Fig. 8 is a cross section opinion of the turbine blade 22 along the line 3-3. In the remark example the channels become 100 by means of STEM boring (Shaped tube Electrochemical Machining) ausgebildet.

The execution forms of a turbine blade described above represent a cost effective and reliable exchange for shovels of the stage 2 used at present. The shovels described above maintain the original conditions and similar repair strategies as the shovels, which are replaced, while the Turbinenleistung and the border service life of the shovel maintain and/or improves werden.

Remark examples of a shovel of a turbine and a turbine motor were described in detail above. The air-cooled shovel and the turbine motor are not limited to the concrete execution forms described in the available text.
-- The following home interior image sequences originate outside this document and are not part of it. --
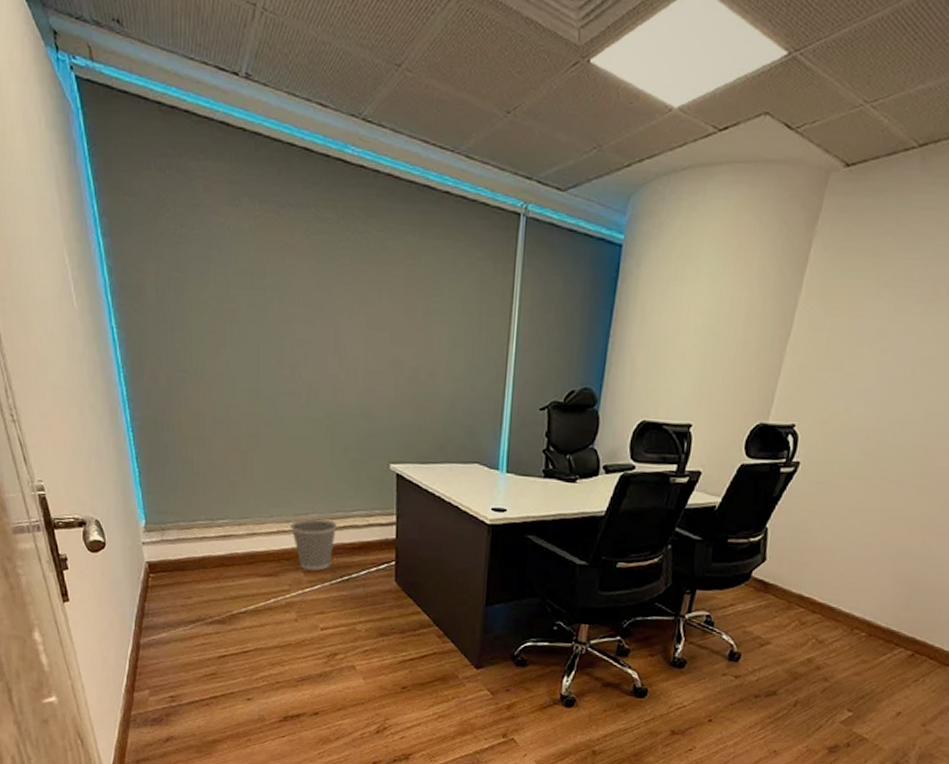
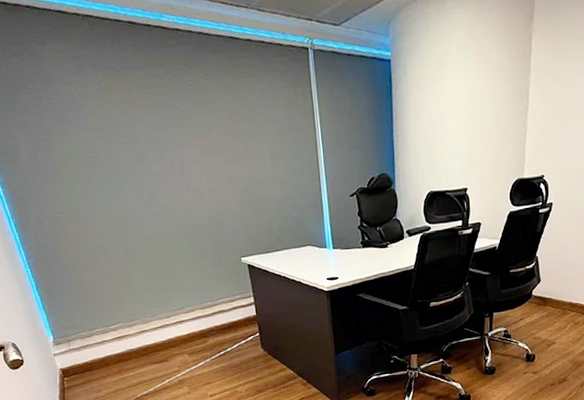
wastebasket: present [290,518,338,571] -> none [171,309,209,352]

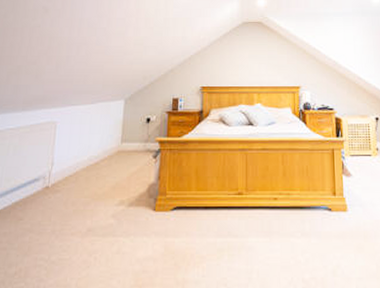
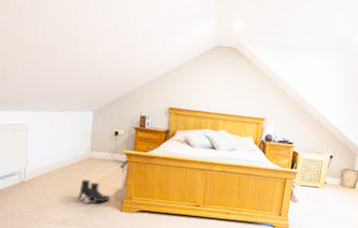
boots: none [106,177,142,205] -> present [77,179,110,204]

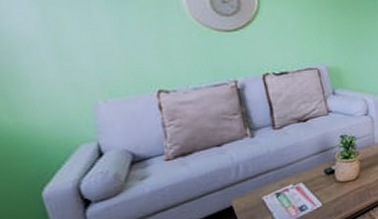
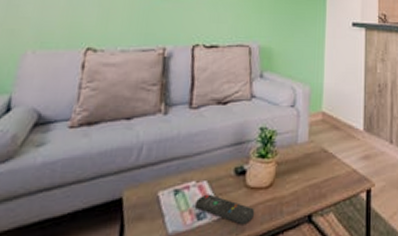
remote control: none [295,191,348,209] -> present [194,194,255,225]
Rather components can independently and separately of other components described in the available text used werden.

This written description uses examples, in order to reveal the invention, including the best kind of their execution, and in addition, to practice in order to make it for each specialist possible, the invention including manufacturing and using devices or systems and implementing the associated Verfahren.

The patentable area of application of the invention is defined by the requirements and can contain further examples, which occur to the specialist. It is intended that such other examples fall into the area of application of the requirements, if they exhibit structural components, which do not differ from the wording of the requirements, or if they contain equivalent structural components, which differ only insignificantly from the wording of the requirements.